Lines in the listing below that hold "pixels" are the ones to copy.
※
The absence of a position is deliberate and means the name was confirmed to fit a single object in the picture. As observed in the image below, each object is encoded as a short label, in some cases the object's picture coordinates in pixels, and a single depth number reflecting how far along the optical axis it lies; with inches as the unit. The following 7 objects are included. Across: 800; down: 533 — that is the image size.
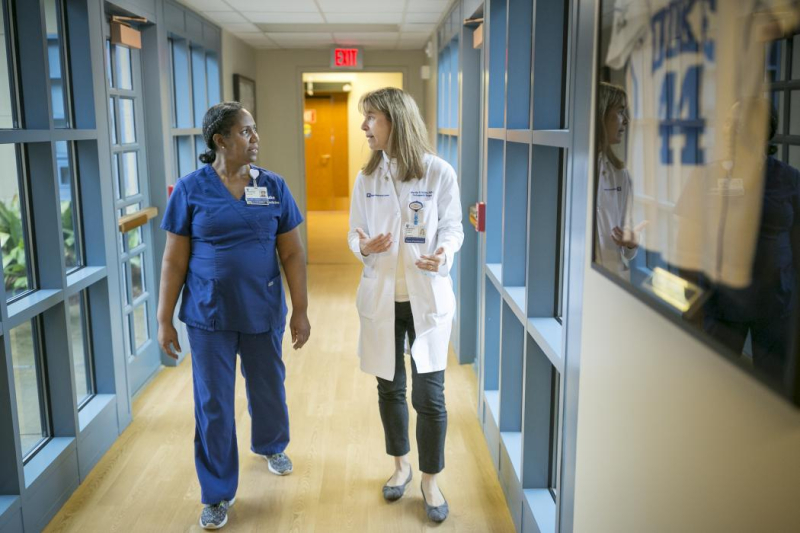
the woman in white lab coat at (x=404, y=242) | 107.0
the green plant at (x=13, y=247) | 117.6
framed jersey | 35.7
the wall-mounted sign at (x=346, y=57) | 307.6
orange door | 564.1
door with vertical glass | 167.3
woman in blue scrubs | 110.2
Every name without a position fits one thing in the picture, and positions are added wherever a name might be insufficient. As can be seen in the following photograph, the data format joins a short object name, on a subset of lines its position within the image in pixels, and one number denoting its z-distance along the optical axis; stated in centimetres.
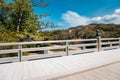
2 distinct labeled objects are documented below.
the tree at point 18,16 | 662
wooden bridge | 213
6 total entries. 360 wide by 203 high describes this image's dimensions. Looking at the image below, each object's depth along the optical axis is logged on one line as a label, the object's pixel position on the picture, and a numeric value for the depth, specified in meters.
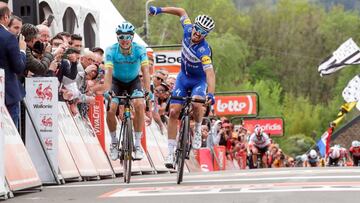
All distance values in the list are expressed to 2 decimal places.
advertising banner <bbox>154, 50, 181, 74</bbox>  38.91
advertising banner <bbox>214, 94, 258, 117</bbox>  65.94
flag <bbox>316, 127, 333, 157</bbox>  59.06
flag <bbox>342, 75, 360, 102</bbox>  69.56
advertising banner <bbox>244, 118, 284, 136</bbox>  77.44
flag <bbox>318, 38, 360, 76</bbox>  72.06
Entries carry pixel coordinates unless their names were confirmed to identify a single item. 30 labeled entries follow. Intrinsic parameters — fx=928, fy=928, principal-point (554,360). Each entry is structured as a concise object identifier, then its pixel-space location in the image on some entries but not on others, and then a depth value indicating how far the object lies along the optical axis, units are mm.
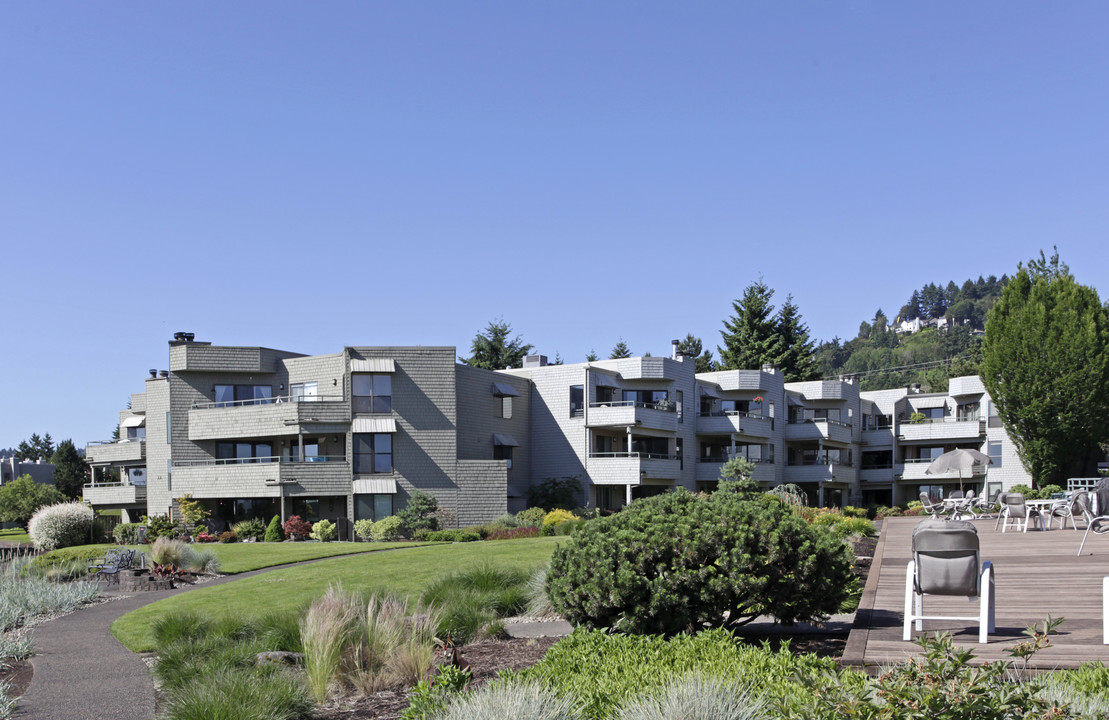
※
Reply to the exercise –
The absence of a position is deliberate and means the name was confirmed to fit a single object in the picture. As observed in the image below, each object is encoded as a short label, in some cases the object's picture coordinates in pixels, and a single depth number reflecting how far along the optical axis it lies; with inches as the unit. The following 7 objects are included. Across: 800; down: 533 — that is the image size.
Every name without a position fits one thing in the picture, and positions are added wherever a name might be insufficient. As can be seen in the following photograph, the data format joins a short object name, on a subset of lines its position within the image in pixels, and one number denoting its z-distance along the optical axis; stated in centimetres.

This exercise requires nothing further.